→ TRECHO SELECIONADO:
● ● ● ● ● ● ●

Caro leitor ou leitora,
Foi em agosto de 2012, durante o evento de lançamento da segunda geração do EcoSport, em que suas linhas mudaram radicalmente, que um amigo chamado André Gomes Tavares, jornalista, conhecido no meio antigomobilista como Portuga Tavares, conversou comigo e manifestou vontade de escrever para o AE. De lá mesmo telefonei para os meus sócios, os Keller Paulo e Arnaldo, falei-lhes da novidade, e o Portuga foi imediatamente aceito.
Durante cerca de um ano e meio o Portuga nos brindou com grandes matérias sobre carros antigos e clássicos, assunto que domina, até que outro compromisso profissional começou a prejudicar a sua presença mais constante no AE, levando finalmente ao encerramento de sua participação, o que lamentamos bastante na época e muitos leitores e leitoras também.

● ● ● ● ● ● ●

→ TAREFA:
No trecho selecionado, comece nas palavras "Caro leitor ou" e pare depois de "e leitoras também.", reescrevendo essa parte com "Portuga" trocado por "André". Não é preciso usar as linhas que vêm depois.

→ DADOS FORNECIDOS:
● ● ● ● ● ● ●

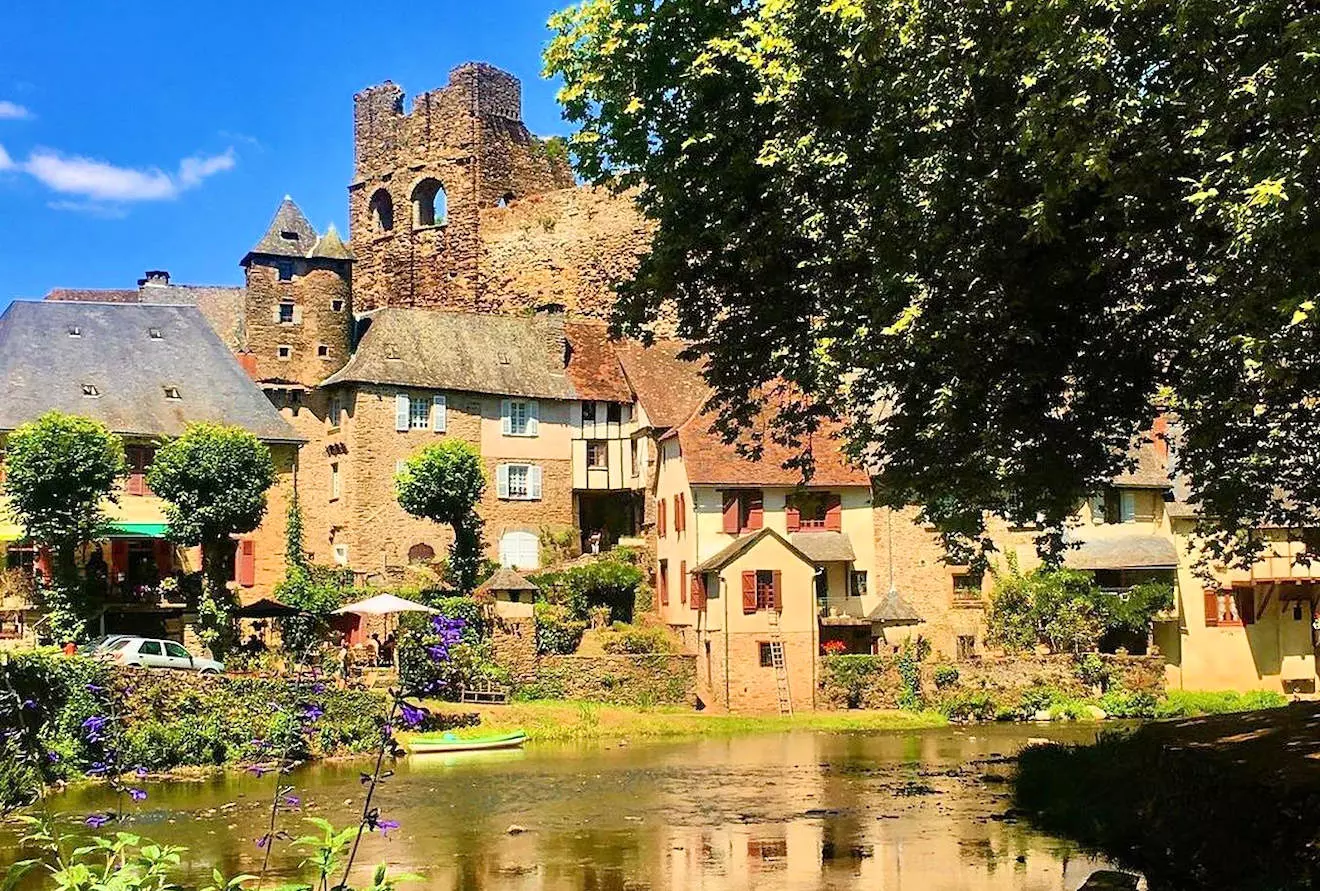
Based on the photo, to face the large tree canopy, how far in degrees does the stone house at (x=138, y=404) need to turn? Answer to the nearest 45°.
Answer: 0° — it already faces it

● ● ● ● ● ● ●

→ RESPOSTA ESCRITA:
Caro leitor ou leitora,
Foi em agosto de 2012, durante o evento de lançamento da segunda geração do EcoSport, em que suas linhas mudaram radicalmente, que um amigo chamado André Gomes Tavares, jornalista, conhecido no meio antigomobilista como André Tavares, conversou comigo e manifestou vontade de escrever para o AE. De lá mesmo telefonei para os meus sócios, os Keller Paulo e Arnaldo, falei-lhes da novidade, e o André foi imediatamente aceito.
Durante cerca de um ano e meio o André nos brindou com grandes matérias sobre carros antigos e clássicos, assunto que domina, até que outro compromisso profissional começou a prejudicar a sua presença mais constante no AE, levando finalmente ao encerramento de sua participação, o que lamentamos bastante na época e muitos leitores e leitoras também.